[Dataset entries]
○ ○ ○ ○ ○ ○ ○

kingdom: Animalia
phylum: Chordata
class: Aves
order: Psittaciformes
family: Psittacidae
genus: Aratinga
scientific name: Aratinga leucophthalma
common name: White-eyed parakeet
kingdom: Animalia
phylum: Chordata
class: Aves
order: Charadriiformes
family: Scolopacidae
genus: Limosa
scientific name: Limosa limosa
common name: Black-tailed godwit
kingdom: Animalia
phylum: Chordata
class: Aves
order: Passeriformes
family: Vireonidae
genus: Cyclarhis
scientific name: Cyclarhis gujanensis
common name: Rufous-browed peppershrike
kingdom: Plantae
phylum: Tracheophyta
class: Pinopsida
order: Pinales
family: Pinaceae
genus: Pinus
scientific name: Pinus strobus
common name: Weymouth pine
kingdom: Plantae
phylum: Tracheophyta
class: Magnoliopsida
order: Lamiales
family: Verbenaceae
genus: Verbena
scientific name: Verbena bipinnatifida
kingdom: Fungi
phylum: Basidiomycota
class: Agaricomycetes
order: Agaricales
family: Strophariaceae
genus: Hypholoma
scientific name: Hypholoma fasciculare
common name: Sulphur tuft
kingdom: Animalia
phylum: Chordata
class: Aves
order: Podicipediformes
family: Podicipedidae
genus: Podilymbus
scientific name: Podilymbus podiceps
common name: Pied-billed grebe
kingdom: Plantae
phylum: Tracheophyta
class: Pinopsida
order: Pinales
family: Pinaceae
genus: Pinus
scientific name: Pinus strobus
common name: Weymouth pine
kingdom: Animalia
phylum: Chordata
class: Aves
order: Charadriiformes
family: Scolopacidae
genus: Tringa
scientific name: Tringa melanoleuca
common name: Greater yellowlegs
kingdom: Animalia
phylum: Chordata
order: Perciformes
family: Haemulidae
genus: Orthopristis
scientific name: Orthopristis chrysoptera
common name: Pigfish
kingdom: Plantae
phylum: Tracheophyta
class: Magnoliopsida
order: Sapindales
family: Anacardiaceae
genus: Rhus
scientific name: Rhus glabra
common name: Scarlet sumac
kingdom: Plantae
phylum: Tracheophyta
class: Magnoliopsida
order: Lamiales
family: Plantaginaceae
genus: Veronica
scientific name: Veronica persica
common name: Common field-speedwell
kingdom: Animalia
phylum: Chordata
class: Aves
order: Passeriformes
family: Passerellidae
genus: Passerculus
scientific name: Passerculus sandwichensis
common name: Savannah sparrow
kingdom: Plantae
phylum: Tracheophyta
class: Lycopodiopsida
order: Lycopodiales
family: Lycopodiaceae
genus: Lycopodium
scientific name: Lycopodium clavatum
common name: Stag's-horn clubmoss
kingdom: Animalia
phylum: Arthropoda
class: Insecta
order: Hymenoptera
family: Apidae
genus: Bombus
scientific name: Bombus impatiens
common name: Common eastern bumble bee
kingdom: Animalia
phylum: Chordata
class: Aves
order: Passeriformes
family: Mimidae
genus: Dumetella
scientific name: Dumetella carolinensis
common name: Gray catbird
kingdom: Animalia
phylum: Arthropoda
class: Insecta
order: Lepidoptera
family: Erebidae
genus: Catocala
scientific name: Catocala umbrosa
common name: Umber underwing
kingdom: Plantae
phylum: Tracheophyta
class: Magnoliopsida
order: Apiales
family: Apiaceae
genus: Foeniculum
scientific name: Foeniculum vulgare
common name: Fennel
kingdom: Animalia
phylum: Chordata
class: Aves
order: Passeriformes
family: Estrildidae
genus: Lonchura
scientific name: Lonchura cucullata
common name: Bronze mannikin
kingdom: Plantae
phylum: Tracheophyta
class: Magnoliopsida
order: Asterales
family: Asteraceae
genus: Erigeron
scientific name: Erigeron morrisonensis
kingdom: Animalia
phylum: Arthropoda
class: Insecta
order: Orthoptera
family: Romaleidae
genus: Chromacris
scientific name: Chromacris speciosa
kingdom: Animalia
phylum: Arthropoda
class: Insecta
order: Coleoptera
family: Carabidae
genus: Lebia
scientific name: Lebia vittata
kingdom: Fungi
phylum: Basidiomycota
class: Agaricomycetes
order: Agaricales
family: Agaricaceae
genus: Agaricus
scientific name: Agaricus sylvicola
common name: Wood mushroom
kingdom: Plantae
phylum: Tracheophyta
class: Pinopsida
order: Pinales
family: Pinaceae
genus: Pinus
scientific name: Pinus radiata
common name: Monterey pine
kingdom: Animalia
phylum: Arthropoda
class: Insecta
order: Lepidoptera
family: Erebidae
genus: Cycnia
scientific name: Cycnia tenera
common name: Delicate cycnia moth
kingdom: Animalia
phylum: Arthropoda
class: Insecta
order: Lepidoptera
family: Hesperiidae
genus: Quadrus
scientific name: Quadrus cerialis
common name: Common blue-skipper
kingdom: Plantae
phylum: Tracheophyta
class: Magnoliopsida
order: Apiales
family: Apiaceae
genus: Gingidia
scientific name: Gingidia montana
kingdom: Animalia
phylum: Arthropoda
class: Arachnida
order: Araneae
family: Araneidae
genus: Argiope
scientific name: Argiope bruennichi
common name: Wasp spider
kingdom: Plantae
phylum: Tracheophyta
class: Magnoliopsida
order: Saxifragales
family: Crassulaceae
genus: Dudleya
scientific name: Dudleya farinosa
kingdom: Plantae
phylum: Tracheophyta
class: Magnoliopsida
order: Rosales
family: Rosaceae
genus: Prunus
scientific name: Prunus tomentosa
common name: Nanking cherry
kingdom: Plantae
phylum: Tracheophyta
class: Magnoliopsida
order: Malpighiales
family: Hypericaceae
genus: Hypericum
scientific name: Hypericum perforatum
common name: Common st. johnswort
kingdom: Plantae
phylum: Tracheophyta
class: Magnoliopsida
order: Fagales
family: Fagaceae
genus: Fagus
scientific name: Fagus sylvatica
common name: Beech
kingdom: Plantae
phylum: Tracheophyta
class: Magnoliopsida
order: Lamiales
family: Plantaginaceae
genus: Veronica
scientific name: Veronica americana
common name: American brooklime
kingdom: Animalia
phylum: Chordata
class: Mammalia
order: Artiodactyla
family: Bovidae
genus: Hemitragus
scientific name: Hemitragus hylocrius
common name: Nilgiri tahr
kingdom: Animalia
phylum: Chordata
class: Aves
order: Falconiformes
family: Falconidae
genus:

○ ○ ○ ○ ○ ○ ○

## THE EXERCISE
Can you rewrite the data starting at the line that contains "common name: Fennel" and ending at the line that contains "scientific name: Lebia vittata", with "phylum" replaced by "division" and nothing else changed?

## SOLVED EXERCISE
common name: Fennel
kingdom: Animalia
division: Chordata
class: Aves
order: Passeriformes
family: Estrildidae
genus: Lonchura
scientific name: Lonchura cucullata
common name: Bronze mannikin
kingdom: Plantae
division: Tracheophyta
class: Magnoliopsida
order: Asterales
family: Asteraceae
genus: Erigeron
scientific name: Erigeron morrisonensis
kingdom: Animalia
division: Arthropoda
class: Insecta
order: Orthoptera
family: Romaleidae
genus: Chromacris
scientific name: Chromacris speciosa
kingdom: Animalia
division: Arthropoda
class: Insecta
order: Coleoptera
family: Carabidae
genus: Lebia
scientific name: Lebia vittata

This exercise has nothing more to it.